If you're not careful, your
ex-spouse could receive everything after your death
In addition to a will, it’s
important to work with an estate attorney to draw up other important legal
documents to protect your interests and the interest of your dependents and/or
heirs. These include:
- A general, durable power of attorney to empower your “agent” to carry out any legal and/or financial decisions that have to be made on your behalf during your lifetime if you are unable to act on your own behalf. Unlike other powers of attorney extending specific or limited powers to a named agent, a durable power of attorney doesn’t end if you become incapacitated. However, all powers of attorney end at your death.
- A living will, or healthcare proxy, is a legal document that enables you to specify the kind of medical care you do or do not want to receive in the event of illness or incapacity. It indicates who is empowered to make healthcare decisions on your behalf and spells out how you wish to be cared for, alleviating the burden on your family members and loved ones to make those decisions at a highly stressful and emotional time.
- While not everyone needs a trust, it can provide the confidence that you have a plan in place to help provide for the safe and accountable management of family assets and to direct their use and distribution in accordance with your wishes and objectives. It allows While you’re alive, you remain both the trustee and the beneficiary of the trust, maintaining control of the assets and receiving all income and benefits. Upon your death, a designated successor trustee manages and/or distributes the remaining assets according to the terms set in the trust, avoiding the probate process. In addition, should you become incapacitated during the term of the trust, your successor or co-trustee can take over its management. All trusts fall into one of two categories: revocable or irrevocable. (Generally, a revocable trust becomes irrevocable at your death.) Within these categories, many types of trusts exist to fulfill a broad range of needs and objectives.

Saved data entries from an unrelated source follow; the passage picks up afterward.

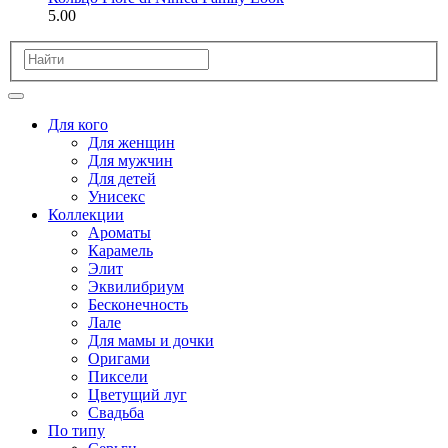
5.00
Для кого
Для женщин
Для мужчин
Для детей
Унисекс
Коллекции
Ароматы
Карамель
Элит
Эквилибриум
Бесконечность
Лале
Для мамы и дочки
Оригами
Пиксели
Цветущий луг
Свадьба
По типу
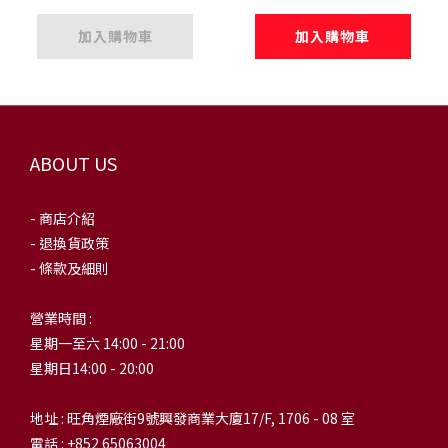
加入購物車
加入購物車
ABOUT US
- 商店介紹
- 退換貨政策
- 條款及細則
營業時間 :
星期一至六 14:00 - 21:00
星期日14:00 - 20:00
地址 : 旺角煙廠街9號興發商業大廈17/F, 1706 - 08 室
電話 : +852 65063004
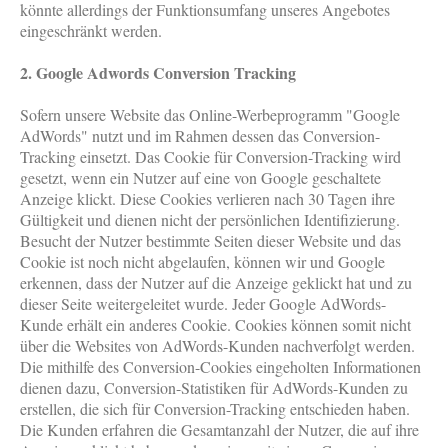
könnte allerdings der Funktionsumfang unseres Angebotes
eingeschränkt werden.
2. Google Adwords Conversion Tracking
Sofern unsere Website das Online-Werbeprogramm "Google
AdWords" nutzt und im Rahmen dessen das Conversion-
Tracking einsetzt. Das Cookie für Conversion-Tracking wird
gesetzt, wenn ein Nutzer auf eine von Google geschaltete
Anzeige klickt. Diese Cookies verlieren nach 30 Tagen ihre
Gültigkeit und dienen nicht der persönlichen Identifizierung.
Besucht der Nutzer bestimmte Seiten dieser Website und das
Cookie ist noch nicht abgelaufen, können wir und Google
erkennen, dass der Nutzer auf die Anzeige geklickt hat und zu
dieser Seite weitergeleitet wurde. Jeder Google AdWords-
Kunde erhält ein anderes Cookie. Cookies können somit nicht
über die Websites von AdWords-Kunden nachverfolgt werden.
Die mithilfe des Conversion-Cookies eingeholten Informationen
dienen dazu, Conversion-Statistiken für AdWords-Kunden zu
erstellen, die sich für Conversion-Tracking entschieden haben.
Die Kunden erfahren die Gesamtanzahl der Nutzer, die auf ihre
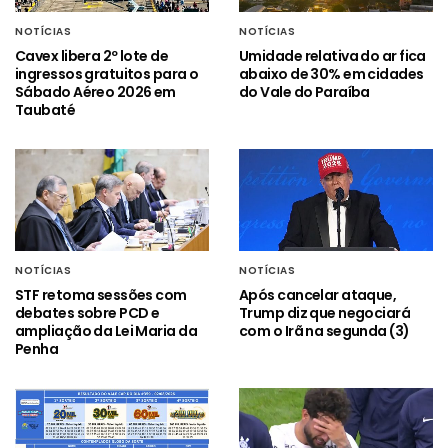
NOTÍCIAS
NOTÍCIAS
Cavex libera 2º lote de
Umidade relativa do ar fica
ingressos gratuitos para o
abaixo de 30% em cidades
Sábado Aéreo 2026 em
do Vale do Paraíba
Taubaté
NOTÍCIAS
NOTÍCIAS
STF retoma sessões com
Após cancelar ataque,
debates sobre PCD e
Trump diz que negociará
ampliação da Lei Maria da
com o Irã na segunda (3)
Penha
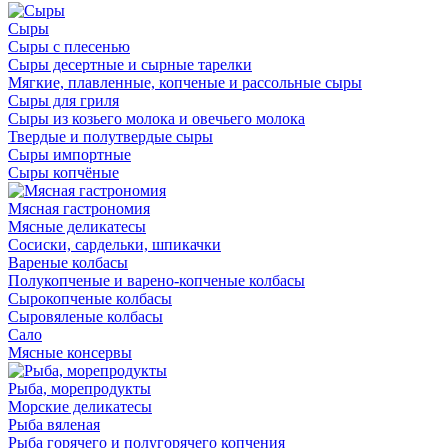
Сыры
Сыры с плесенью
Сыры десертные и сырные тарелки
Мягкие, плавленные, копченые и рассольные сыры
Сыры для гриля
Сыры из козьего молока и овечьего молока
Твердые и полутвердые сыры
Сыры импортные
Сыры копчёные
Мясная гастрономия
Мясные деликатесы
Сосиски, сардельки, шпикачки
Вареные колбасы
Полукопченые и варено-копченые колбасы
Сырокопченые колбасы
Сыровяленые колбасы
Сало
Мясные консервы
Рыба, морепродукты
Морские деликатесы
Рыба вяленая
Рыба горячего и полугорячего копчения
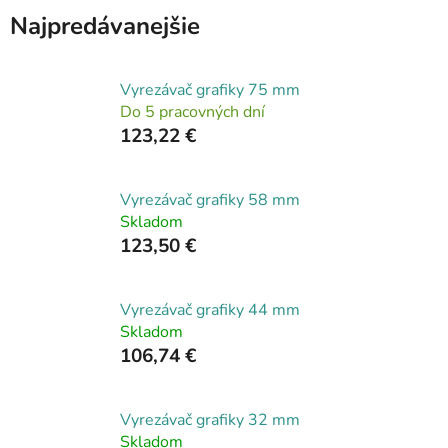
Najpredávanejšie
Vyrezávač grafiky 75 mm
Do 5 pracovných dní
123,22 €
Vyrezávač grafiky 58 mm
Skladom
123,50 €
Vyrezávač grafiky 44 mm
Skladom
106,74 €
Vyrezávač grafiky 32 mm
Skladom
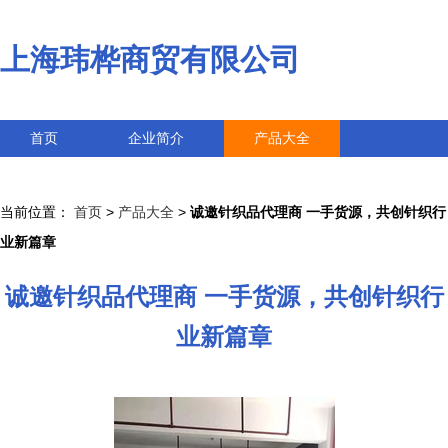
上海玮桦商贸有限公司
首页
企业简介
产品大全
联系我们
企业信息
访客留言
当前位置：
首页
>
产品大全
>
诚邀针织品代理商 一手货源，共创针织行
业新篇章
诚邀针织品代理商 一手货源，共创针织行
业新篇章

MYTH #4: Once I put a plan in place,
I don’t need to revisit it later.
Planning is never a “once and done”
proposition. Your life, preferences and goals change over time, and may be also
be impacted by outside influences, such as the financial markets, tax law
changes and economic events. What if you marry or divorce, welcome a new child
or grandchild, your minor children become adults, you move to another state, or
experience the death of a spouse? All of these changes need to be reflected in
your estate and legacy planning. That’s why it’s important to periodically
review and update your estate planning documents, including your beneficiary
designations and how your various accounts are titled.
Recently, the estate tax exclusion
more than doubled under the Tax Cuts and Jobs Act of 2017. You want to make
sure your plan addresses these changes and that you and your financial, tax and
legal advisors remain abreast of any subsequent changes. This will be very
important over the next few years since the current federal estate tax law is
set to expire at the end of 2025. You also want to pay close attention to any
state laws that may impact your planning if you reside in a state that imposes
a separate estate or inheritance tax.
Communication is key.
One of the most important steps in
the estate and legacy planning process is communication. It can mean the difference between loved ones
hoping they did right by you and knowing they carried out your wishes. The more you share, the easier it is for
everyone involved. That includes sharing the location of the original copies of
your legal documents, where you do your banking and investing, who holds your
mortgage and credit card accounts, and where you store important passwords with
the trusted individual(s) you have appointed as your executor and/or successor
trustee. This is critical information for those you’ve appointed to act on your
behalf in the event of your incapacitation or death.